Part I — Uninsured Motorist Coverage
This first instalment in my blog series “Proving the Negative: Uninsured, Underinsured & Unidentified Motorist Coverage” sets out the governing texts, the leading authorities, and the practical realities of pleading, proving, and mediating an uninsured motorist claim in Ontario.
Introduction
Ontario does not publish an annual prevalence rate of uninsured drivers. Public estimates have been stable for years at roughly two percent (with about two thousand uninsured-vehicle collisions annually)[1].
Uninsured motorist coverage is the safety net most clients don’t know they bought. When the at-fault driver has no liability insurance, Ontario’s scheme shifts the fight to the injured person’s own policy and the statutory framework that compels a response. That sounds simple. It isn’t.
The coverage is tightly defined, laced with exclusions, and policed by courts that favour the plain meaning of the statute. If you can’t prove the negative, namely no “applicable and collectible” liability insurance for the at-fault vehicle, and if you can’t navigate the ownership, consent, and causation traps, your client can be left with an empty judgment.
The Texts That Govern: Policy, Statute, and Regulation
Ontario’s Insurance Act[2] mandates uninsured automobile coverage within every motor vehicle liability policy. Section 265 gives insured persons a direct claim against their own insurer when they suffer bodily injury or death caused by an automobile that qualifies as “uninsured” under the Act. The statutory language matters because it both creates the right and limits it. You start here and keep coming back to it because courts will.

**Using the information:**
**1.** Copy the camera-recovery records word for word, leaving out the pictures.
**2.** Continue the text on Ontario uninsured motorist coverage from its last sentence.
The text and the records come from unrelated sources.

**Data excerpt:**
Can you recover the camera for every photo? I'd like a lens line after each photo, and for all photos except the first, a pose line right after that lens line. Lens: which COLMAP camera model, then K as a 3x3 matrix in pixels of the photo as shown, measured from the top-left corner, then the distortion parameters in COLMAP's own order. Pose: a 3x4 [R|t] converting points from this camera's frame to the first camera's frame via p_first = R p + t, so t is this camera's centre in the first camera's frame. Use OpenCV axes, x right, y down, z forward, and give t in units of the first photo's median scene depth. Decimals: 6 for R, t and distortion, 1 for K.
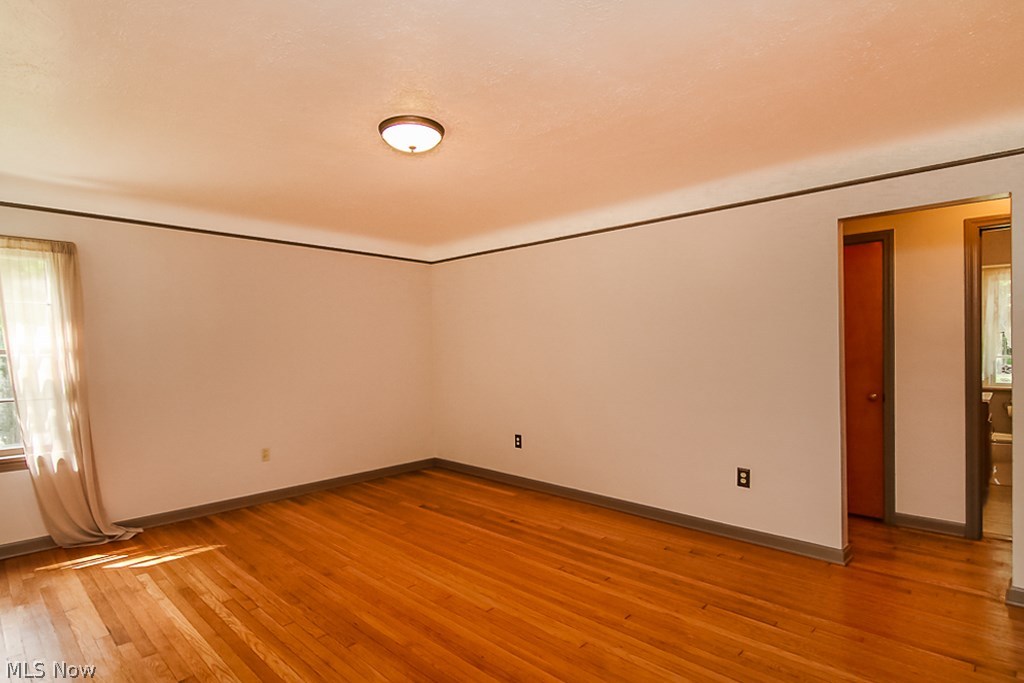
lens RADIAL K [[537.5, 0, 512.0], [0, 537.5, 341.5], [0, 0, 1]] dist [0.013207, -0.000938]
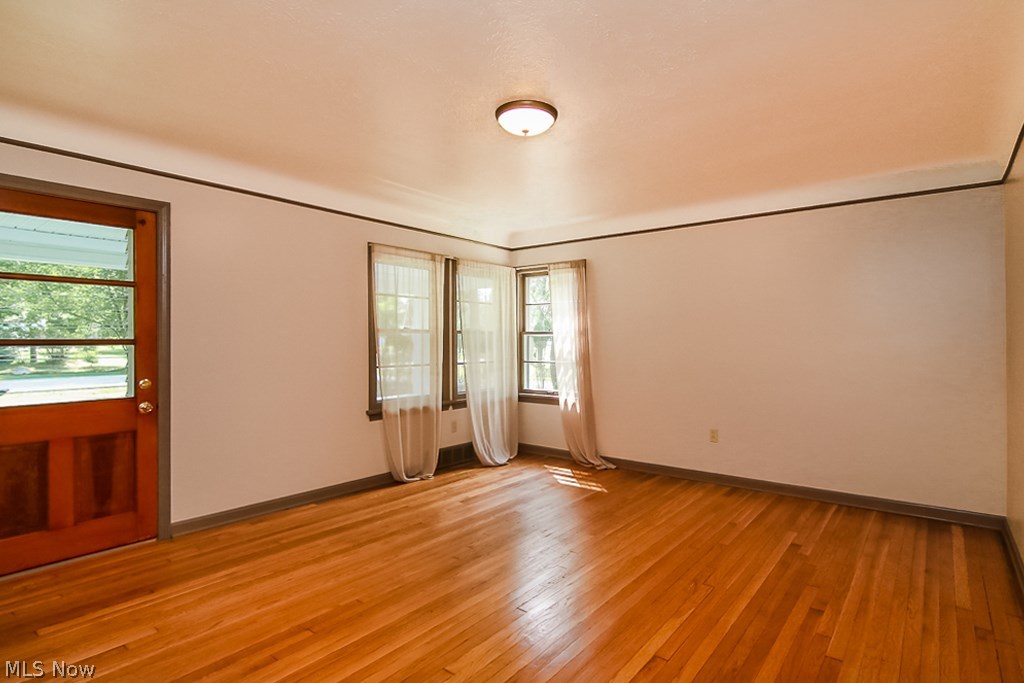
lens RADIAL K [[537.5, 0, 512.0], [0, 537.5, 341.5], [0, 0, 1]] dist [0.013207, -0.000938]
pose [[0.091350, 0.016236, -0.995686, 0.680704], [0.008598, 0.999817, 0.017093, 0.016158], [0.995782, -0.010122, 0.091194, 0.709639]]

**Answers by item number:**
**1.**
Can you recover the camera for every photo? I'd like a lens line after each photo, and for all photos except the first, a pose line right after that lens line. Lens: which COLMAP camera model, then K as a 3x3 matrix in pixels of the photo as shown, measured from the top-left corner, then the distortion parameters in COLMAP's own order. Pose: a 3x4 [R|t] converting points from this camera's frame to the first camera's frame via p_first = R p + t, so t is this camera's centre in the first camera's frame. Use OpenCV axes, x right, y down, z forward, and give t in units of the first photo's median scene depth. Decimals: 6 for R, t and distortion, 1 for K.
lens RADIAL K [[537.5, 0, 512.0], [0, 537.5, 341.5], [0, 0, 1]] dist [0.013207, -0.000938]
lens RADIAL K [[537.5, 0, 512.0], [0, 537.5, 341.5], [0, 0, 1]] dist [0.013207, -0.000938]
pose [[0.091350, 0.016236, -0.995686, 0.680704], [0.008598, 0.999817, 0.017093, 0.016158], [0.995782, -0.010122, 0.091194, 0.709639]]

**2.**
The Uninsured Automobile Coverage Regulation, R.R.O. 1990, Reg. 676[3], does the heavy lifting on definitions. It defines “uninsured automobile” as a vehicle for which neither the owner nor driver has applicable and collectible bodily injury and property damage liability insurance for its ownership, use or operation. The Regulation then promptly narrows the field by excluding automobiles owned by or registered in the name of the insured or the insured’s spouse. That single carve-out is responsible for a great deal of litigation because it can bar coverage even where a spouse’s car was taken and driven without consent.
Parallel to the contractual route, the Motor Vehicle Accident Claims Act[4]continues to exist as a residual backstop for certain uninsured motorist injuries, administered through the Motor Vehicle Accident Claims Fund. It is not a substitute for statutory uninsured coverage, but you should keep it in view when a plaintiff appears to be truly without a collectible defendant or a responsive policy.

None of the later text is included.